Implanted and Embedded Medical Devices (2019)Curators: Katharine Gruber, Stephanie Gawtry, and Jonathan Peterson | University of Minnesota | April 2019
Collection Editor: Isabel Pedersen
Acquisitions Editor: Ann Hill Duin
Collection Archivist: Sharon Caldwell
Our collection introduces the newest advances in implanted and embedded medical devices, spanning from the brain to the ankle. These devices are used to replace, repair, or enhance organ function and limbs. Some of the devices, such as the leadless pacemaker, have already been approved by regulatory agencies and are currently being used. Other devices are prototypes that are still being developed, such as the artificial kidney. Many of the devices are developed by large, multi-national companies such as Medtronic, which impact health care across the globe.
Some of these treatment options build upon old technologies, such as improving the pacemaker to remove the weakest elements (the leads) and improving battery life and monitoring capabilities. Some of these treatment options incorporate technologies such as augmented reality and 3D printing. Augmented reality was used to supplement vision in the bionic eye. 3D printing can be used to create personalized organs such as ankle bones that fit a particular person.

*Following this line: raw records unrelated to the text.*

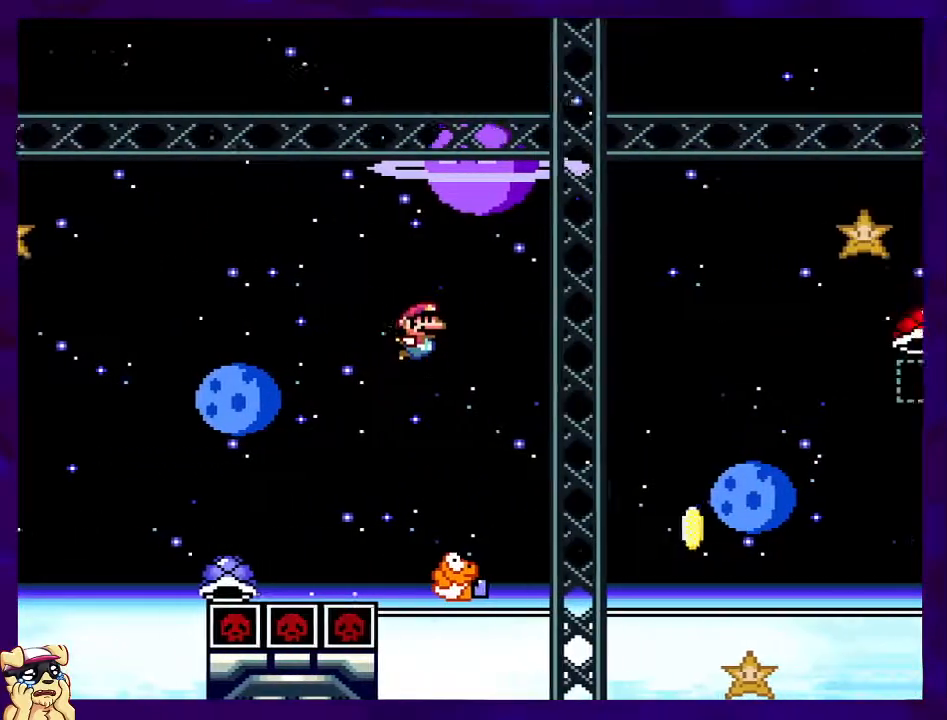
{"buttons": ["B", "X", "DPAD_RIGHT"], "events": [[133, "B", "down"]]}
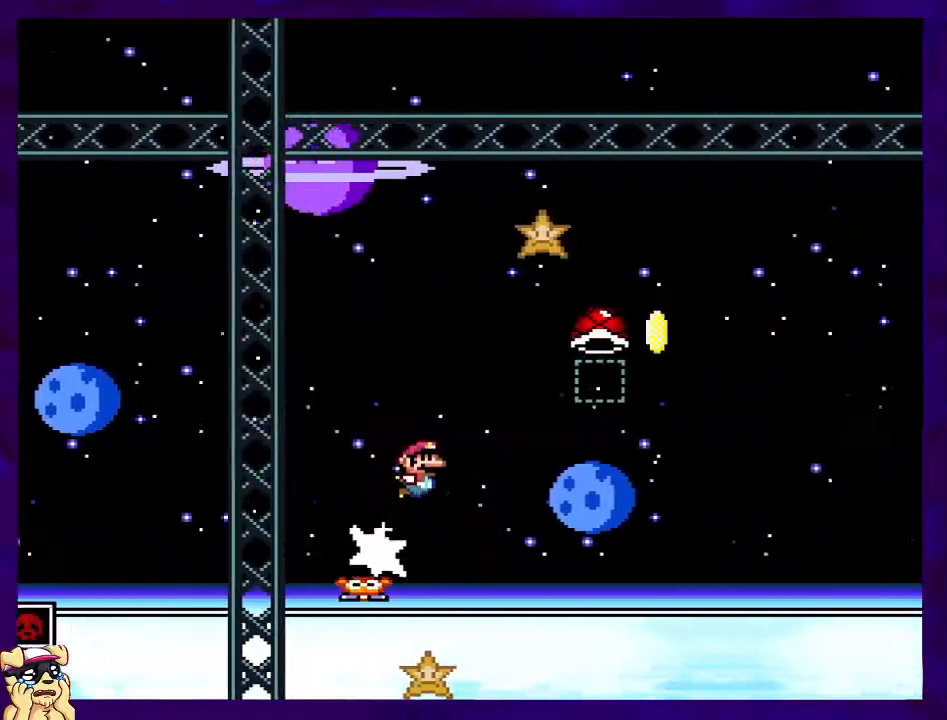
{"buttons": ["B", "X", "DPAD_RIGHT"], "events": [[251, "X", "up"], [367, "X", "down"]]}
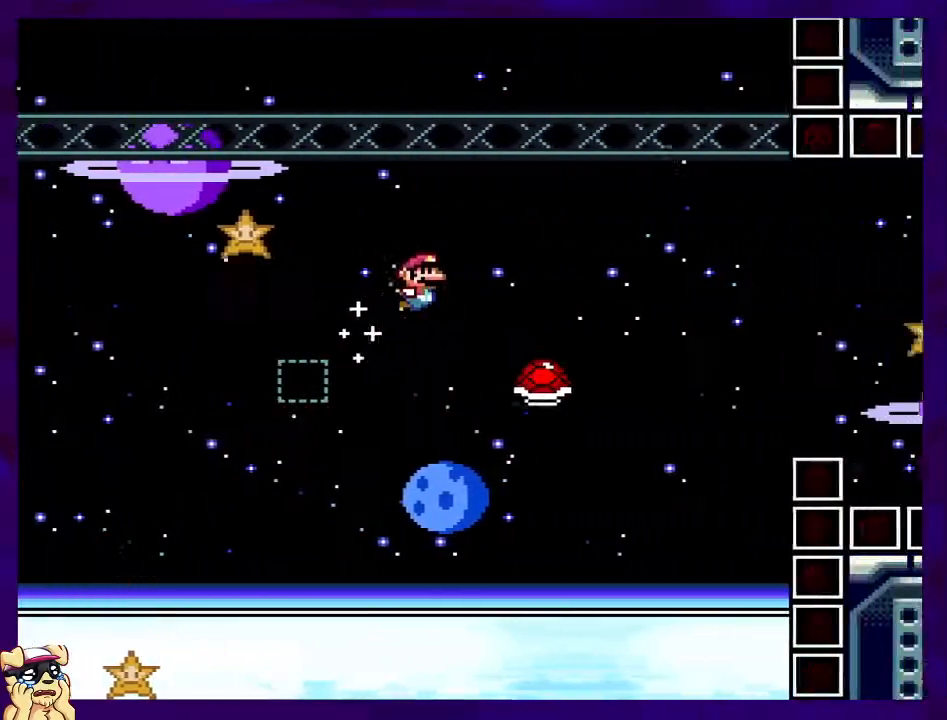
{"buttons": ["B", "X", "DPAD_RIGHT"], "events": [[33, "DPAD_RIGHT", "up"], [66, "B", "up"], [100, "DPAD_LEFT", "down"], [167, "DPAD_DOWN", "down"], [167, "DPAD_LEFT", "up"], [183, "DPAD_RIGHT", "down"], [200, "B", "down"], [217, "DPAD_DOWN", "up"]]}
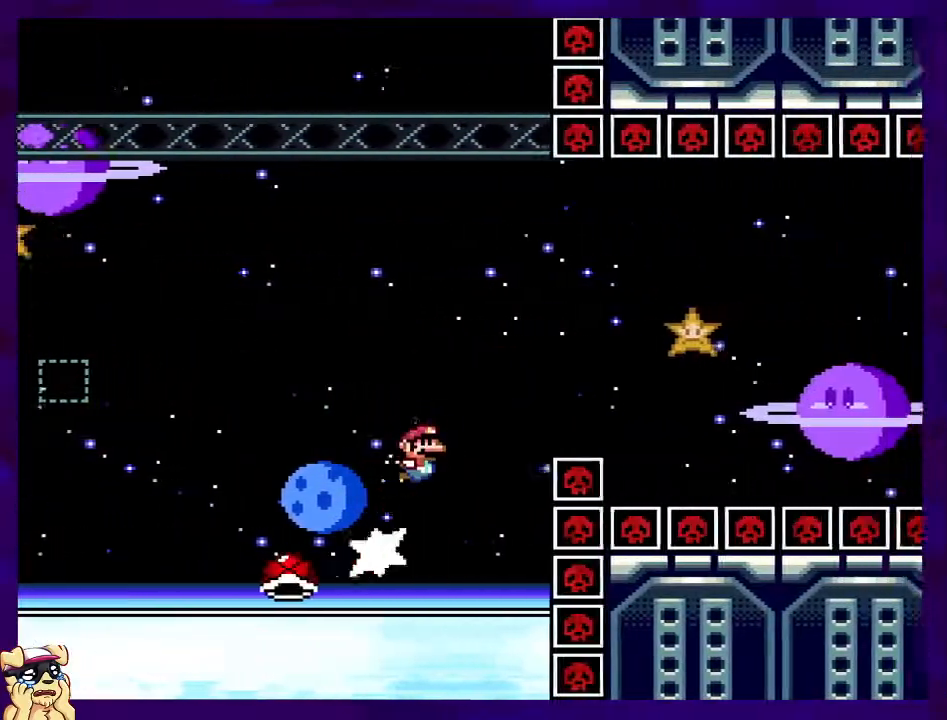
{"buttons": ["X", "DPAD_RIGHT"], "events": [[451, "B", "up"]]}
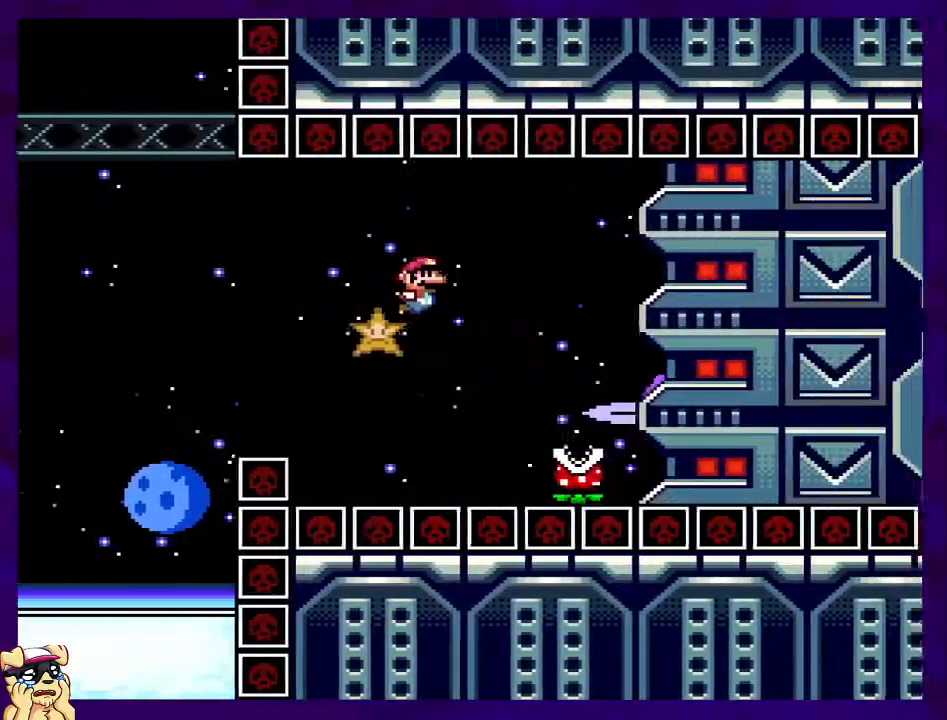
{"buttons": ["A", "X", "DPAD_RIGHT"], "events": [[16, "A", "down"], [350, "A", "up"], [467, "A", "down"]]}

The themes of “innovation” and “hope” surround all of these different medical technologies. These medical devices can offer hope for patients living with conditions that have not responded well to lifestyle adjustments and medication. For some, these devices have led to a significant increase in their quality of life. Announcements of new devices tend to have a strong focus on their positive potential. However, there is always a trial-and-error process with new technologies even after they are approved. We have also included a database of international medical devices where users can search for recalls or adverse effects of a specific device.